Remote sensing hyperspectral images are very useful for land cover classification because of their rich spatial and spectral information. However, hyperspectral image acquisition and pixel labeling are laborious and time-consuming, so few-shot learning methods are considered to solve this problem. Deep learning has gradually been used for few-shot hyperspectral classification, but there are some problems. The feature extraction network based on deep learning requires too many parameters to be trained, resulting in a huge network model, which is not conducive to deployment on remote sensing data acquisition equipment. Moreover, due to the lack of label samples, the algorithm based on deep learning is more prone to overfitting. To solve the above problems, considering the advanced characteristics of the kernel method in dealing with nonlinear, small sample, and high-dimensional data, we propose a small scale high precision network called 3-D convolution random Fourier features (3-DCRFF) based on the random Fourier feature (RFF) kernel approximation, which is the 3-DCRFF network. First, we combine 3-D convolution with RFF as the basic structure of the network to extract the spatial and spectral features of HSI cubes. Second, we use a classifier based on attention mechanism to classify feature vectors to obtain recognition probability.
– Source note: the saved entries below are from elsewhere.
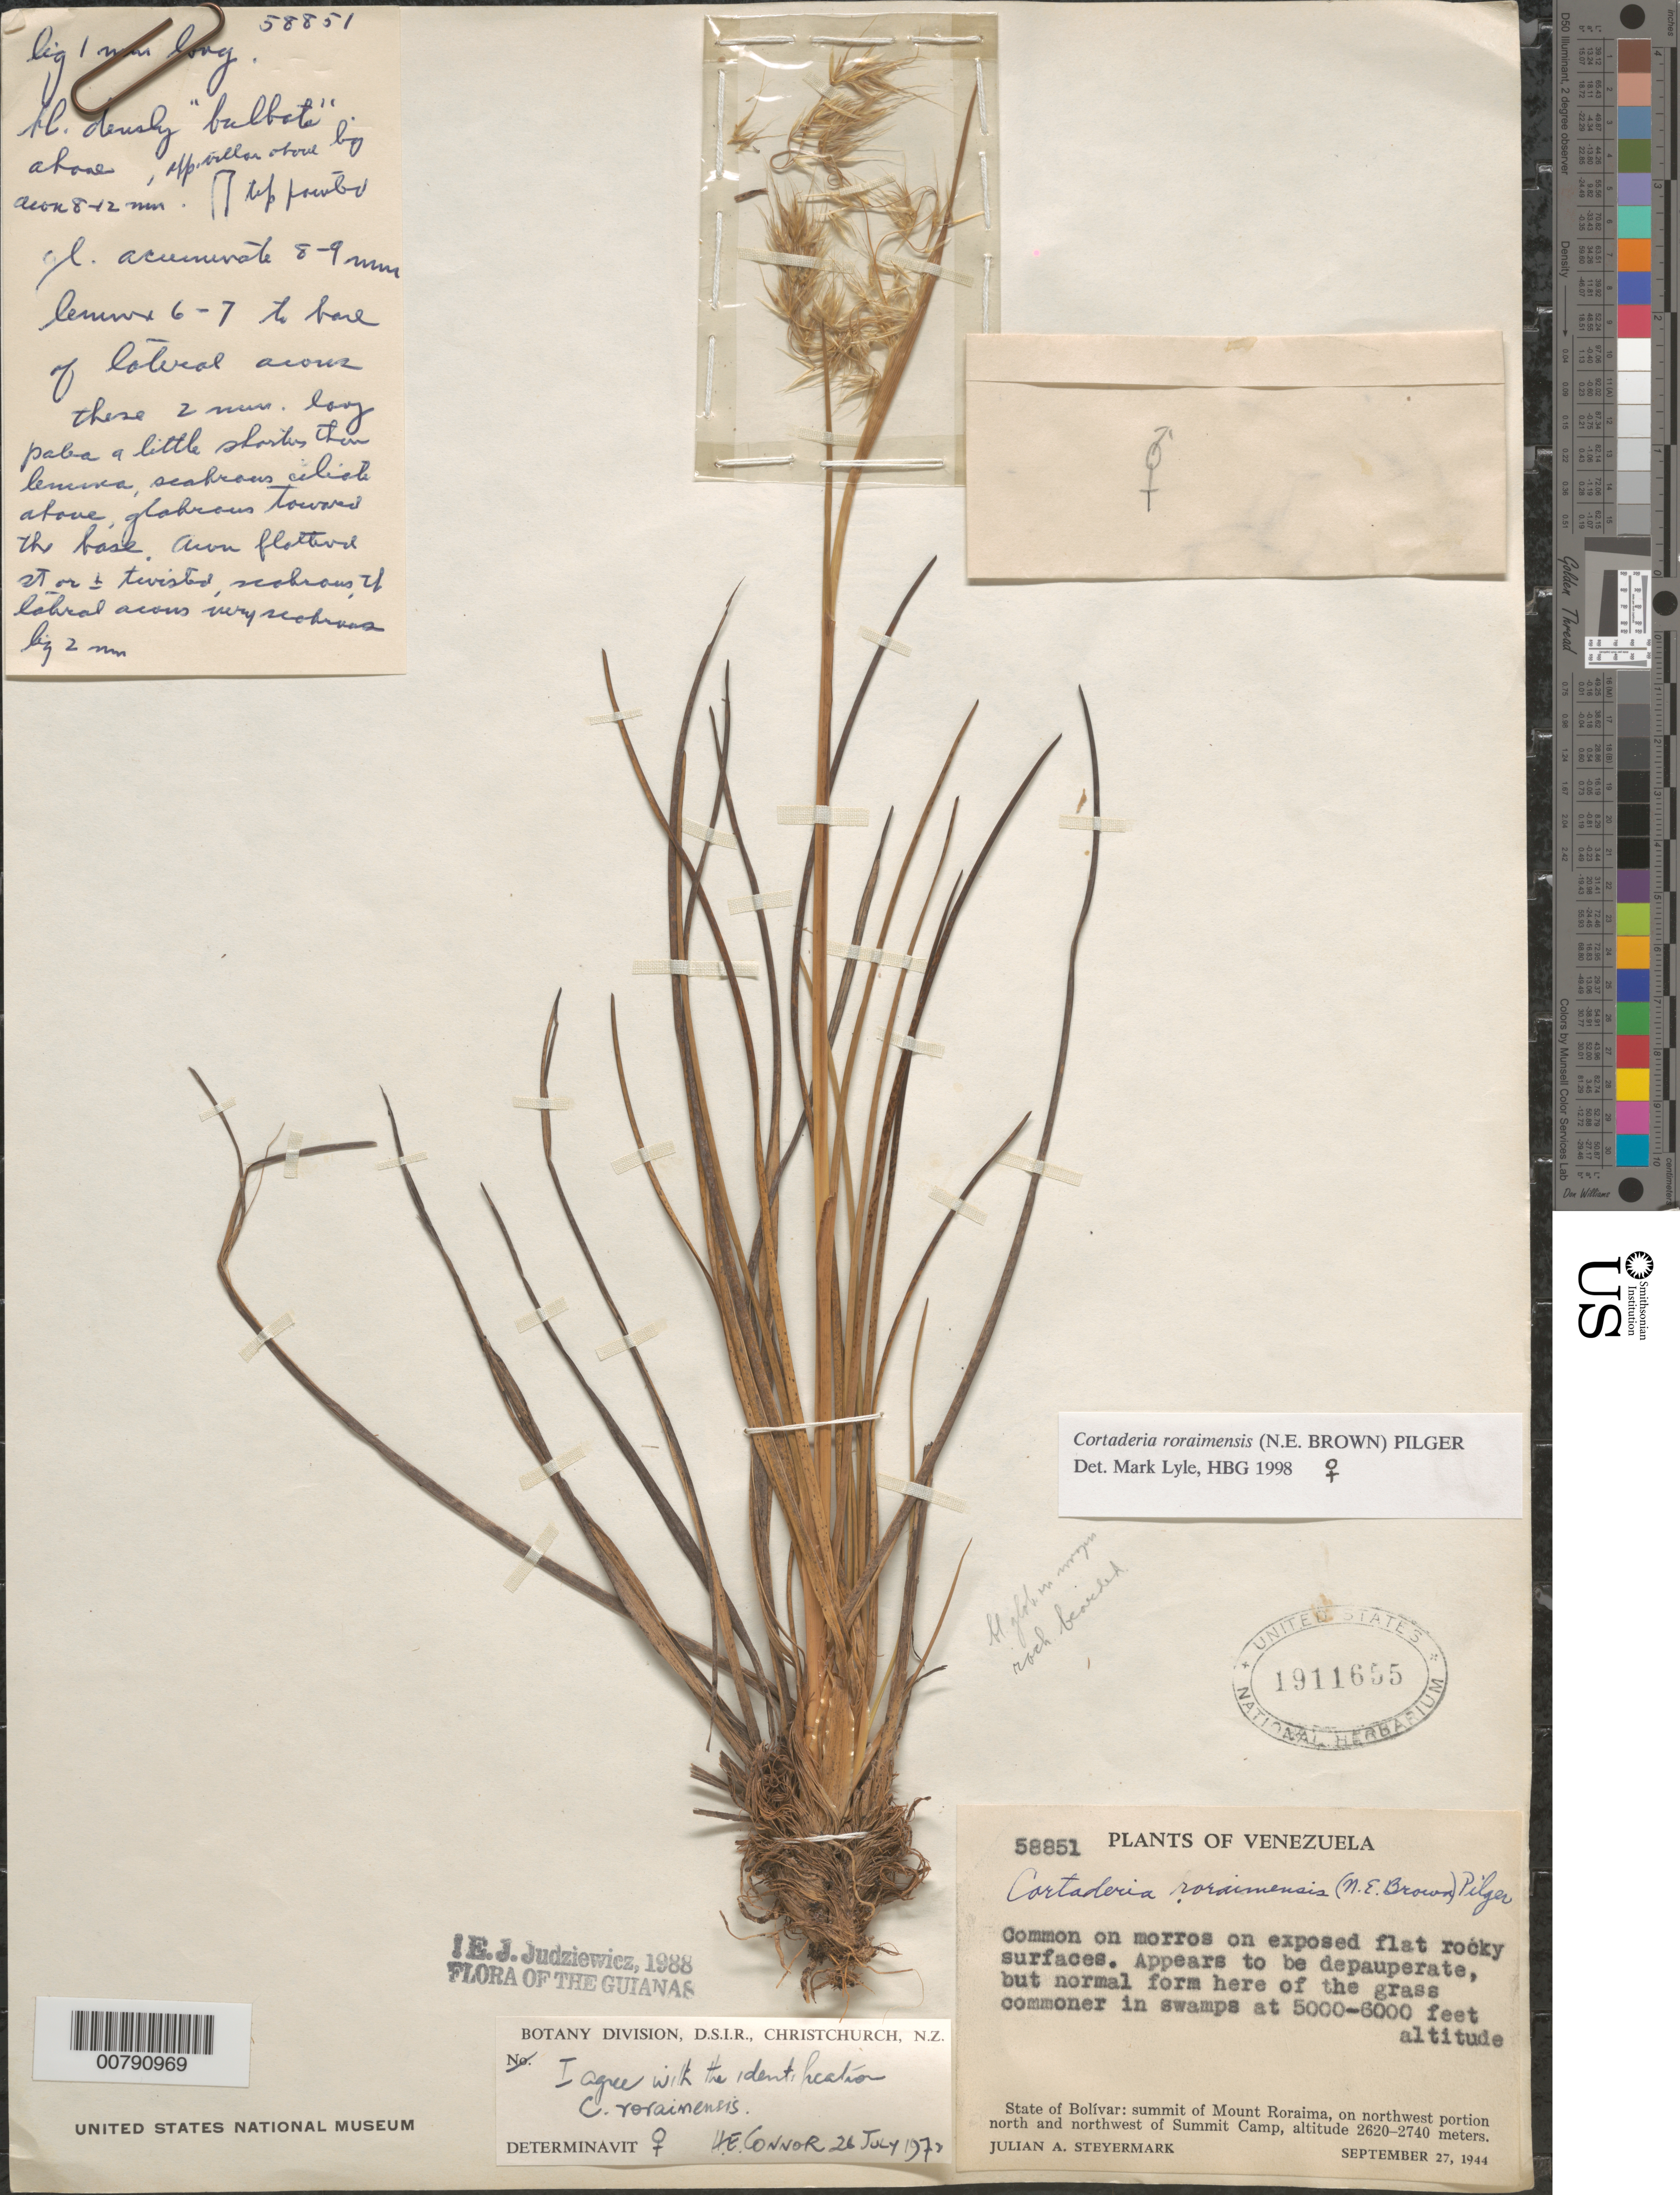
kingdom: Plantae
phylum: Tracheophyta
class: Liliopsida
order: Poales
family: Poaceae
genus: Cortaderia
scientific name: Cortaderia roraimensis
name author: (N.E. Br.) Pilg.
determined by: Lyle, M.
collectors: J. Steyermark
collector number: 58851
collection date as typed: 27-Sep-44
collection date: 1944-09-27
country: Venezuela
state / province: Bolívar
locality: Mt. Roraima, summit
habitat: Morros on exposed flat rocky surfaces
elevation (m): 2620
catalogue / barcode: US 1911655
Finally, the network parameters are solved from the perspective of Bayesian optimization, and the synthetic gradient optimization method is designed and implemented to realize the fast learning of the network. A large number of experiments HSI classification experiments were performed on University of Pavia (UP), Pavia Center (PC), Indian Pines (IP), and Salinas standard remote sensing datasets, the results show that our algorithm outperforms most state-of-the-art algorithms on few-shot classification.